Last modified: 2013-12-17 10:16:50 UTC
The Cyrillic letter Д д (Д д) is missing. The AbuseFilter extension uses your equivalent set for its normalizing and I'm trying to filter some Russian bad words, particularly "Пиздец", and equivset doesn't contain this character.
Confirming that in maintenance/equivset.in maintenance/equivset.txt equivset.php there is indeed no 414 Д entry, nor 434 д; and some other Cyrillic letters like Ш or Ц are not there either. However, the extension description says "It blocks the creation of accounts with mixed-script, confusing and similar usernames" and I am not aware of Д being similar to another letter in another script. Could you clarify which other letter is similar to Д ?

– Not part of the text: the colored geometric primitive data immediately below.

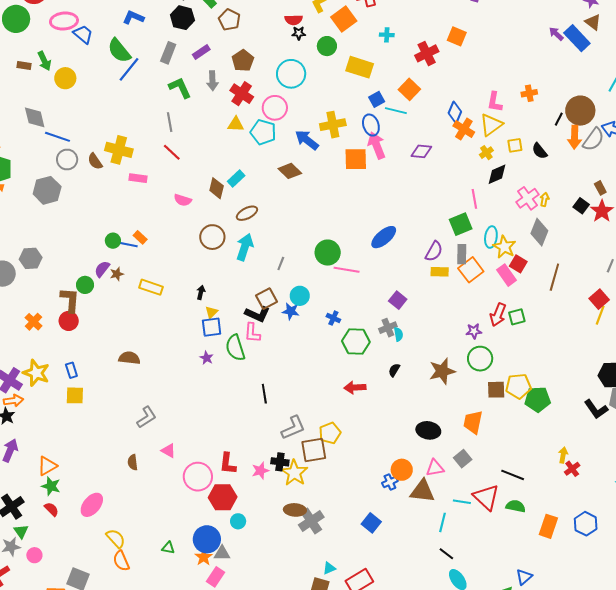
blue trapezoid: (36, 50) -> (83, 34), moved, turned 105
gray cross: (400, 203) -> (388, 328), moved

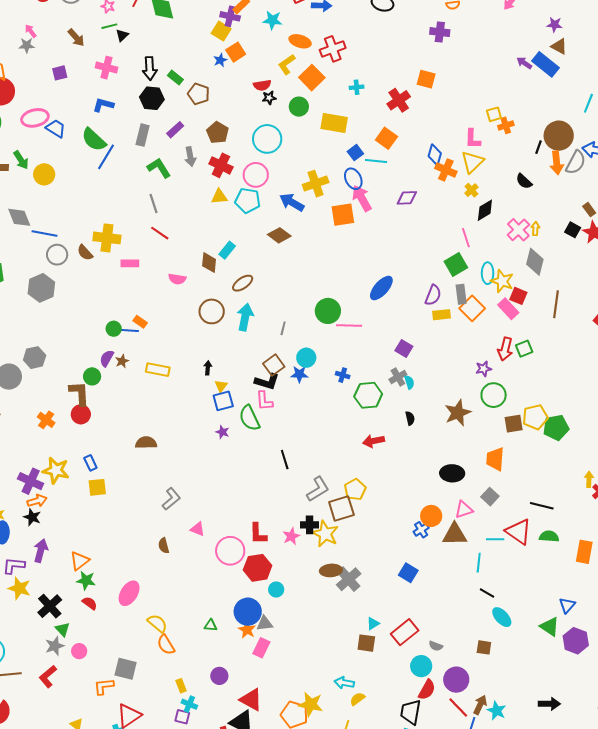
yellow square: (515, 145) -> (494, 114), moved
black semicircle: (394, 370) -> (410, 418), turned 144

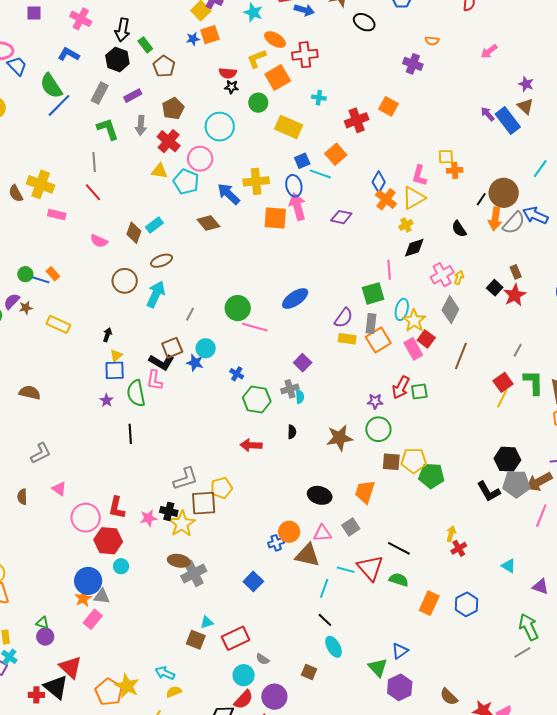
black line: (285, 460) -> (130, 434), moved
green triangle: (211, 625) -> (42, 623), moved

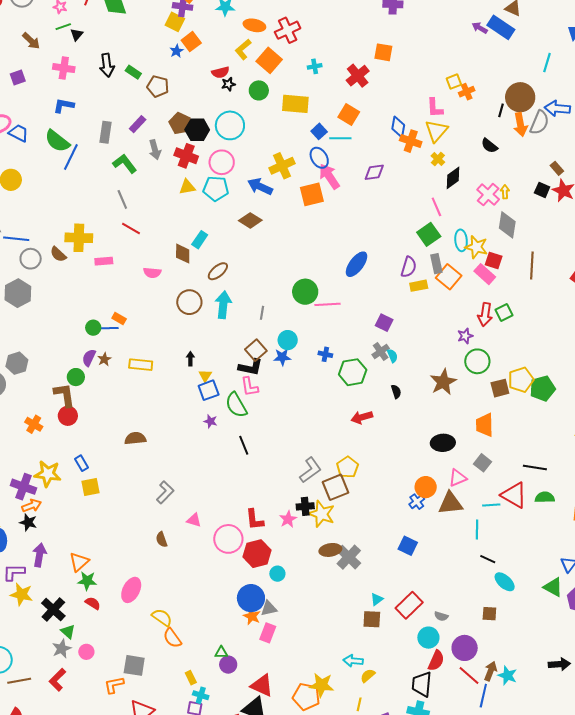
black hexagon: (117, 60) -> (197, 130), moved

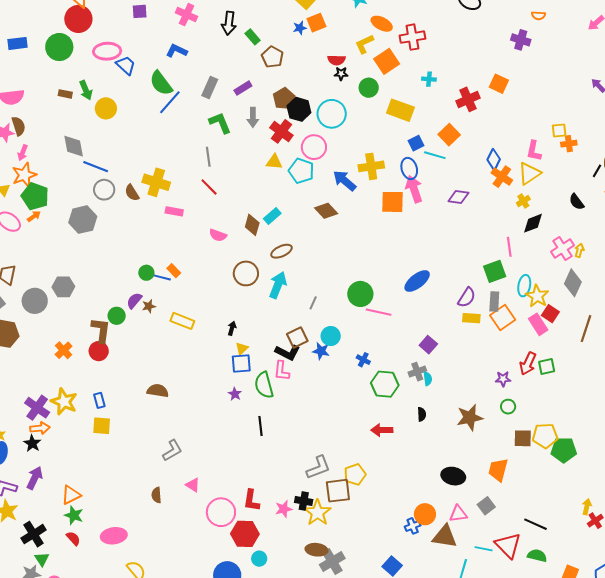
green circle: (477, 361) -> (508, 407), size x0.6
pink ellipse: (131, 590) -> (114, 536), turned 40

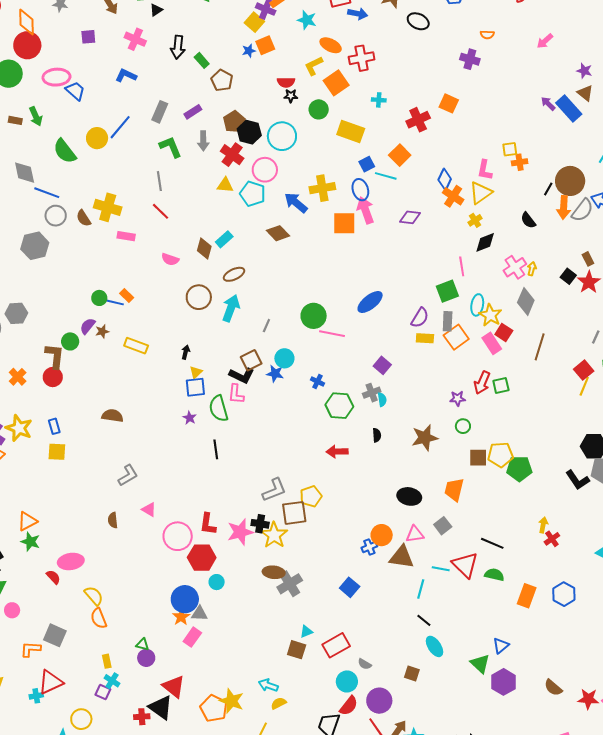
green semicircle: (161, 83) -> (65, 151), moved
yellow circle: (106, 108) -> (97, 138), moved
pink star: (284, 509) -> (240, 532), size x1.5
red semicircle: (73, 538) -> (53, 577), moved

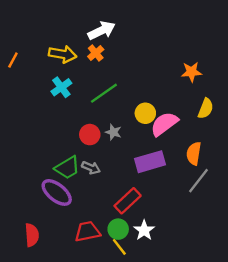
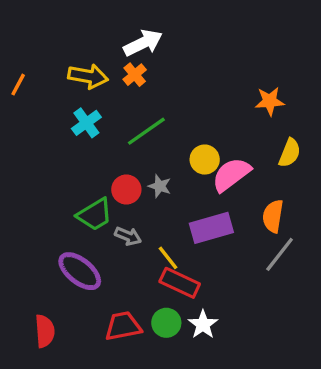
green trapezoid: (67, 168) -> (95, 214), moved
red rectangle: (128, 201) -> (180, 283), turned 68
yellow line: (119, 247) -> (168, 258), moved

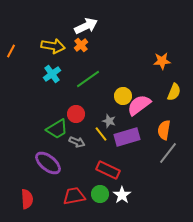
gray star: (160, 186) -> (109, 121), moved
yellow line: (168, 258) -> (101, 134), moved

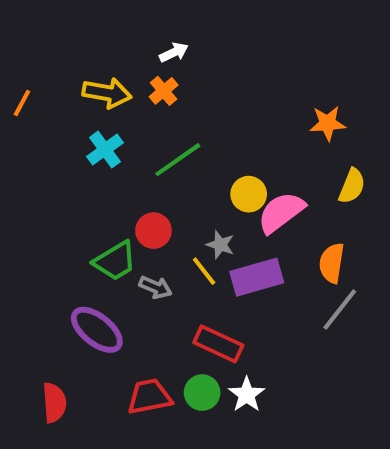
white arrow: (86, 26) -> (174, 52), size x0.6

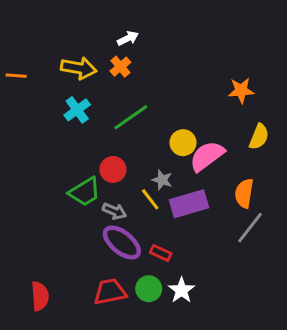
orange line: (22, 103) -> (16, 76), turned 66
purple ellipse: (97, 330) -> (122, 243), moved
red rectangle: (218, 344) -> (161, 253), size x0.6

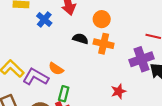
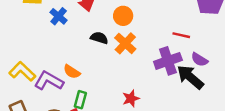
orange cross: (104, 44) -> (125, 43), turned 30
red star: (119, 91) -> (131, 98), moved

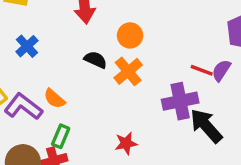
blue cross: (59, 16) -> (27, 46), moved
purple semicircle: (199, 60) -> (221, 70), moved, turned 84

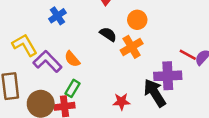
black arrow: (206, 126) -> (155, 93), moved

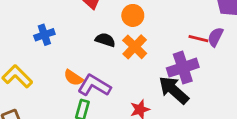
blue cross: (57, 16) -> (44, 35), turned 30
purple L-shape: (48, 61) -> (94, 86), moved

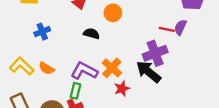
orange cross: (135, 47) -> (112, 68), moved
orange semicircle: (73, 78) -> (47, 68), moved

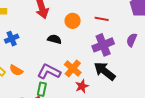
purple semicircle: (180, 27) -> (132, 40), moved
red line: (167, 29) -> (102, 19), moved
purple cross: (155, 53) -> (103, 45), moved

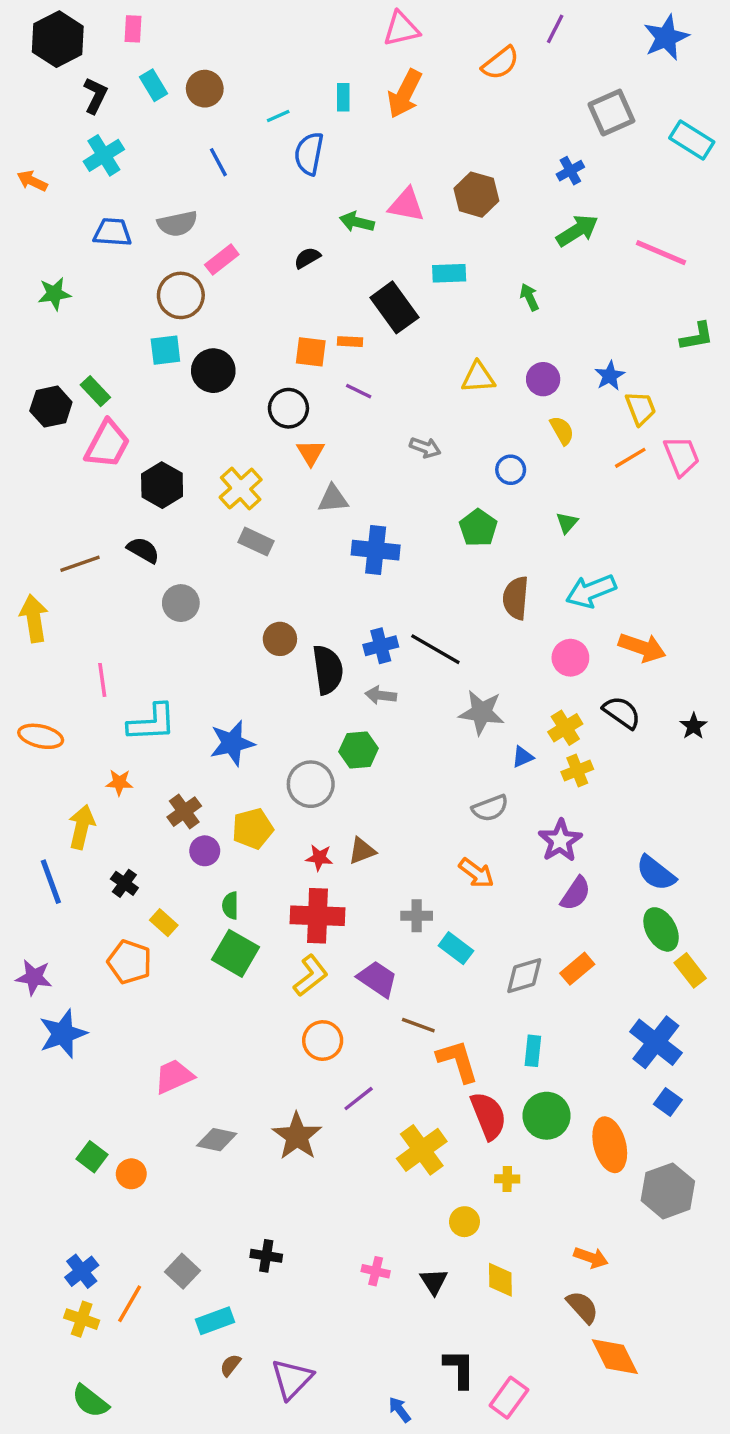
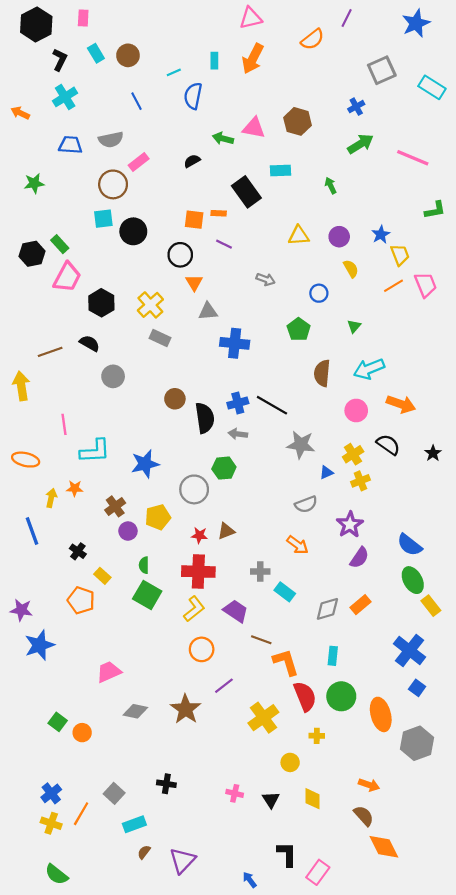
yellow arrow: (82, 827) -> (51, 498), moved, size x0.7
blue line: (51, 882) -> (32, 531), moved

Seeing as the word "Говно" could be normalized into "R0BH0", I'd imagine "Д" would be listed under the "A" list. This also brings up the question of actually trying to use the character in terms of the "norm" and "ccnorm" functions of AbuseFilter. If a character wasn't in the list, like this case, would it attempt to match it to the actual character or throw an error since it's not in the list? If I were to use a normalized rule for the word I first mentioned, "Пиздец", I would end up with "ΠИ3дEU". Would this rule still match the word? Yet another question from what I wrote above, but more of an unrelated curiosity. Why doesn't И or и match N?
The question is whether faux cyrillic is considered similar, same for R and Я, N and И and so on.... I think the original intention was to match almost identical letters, but...
So it looks like this request would broaden scope if Д is considered similar to A and N and И.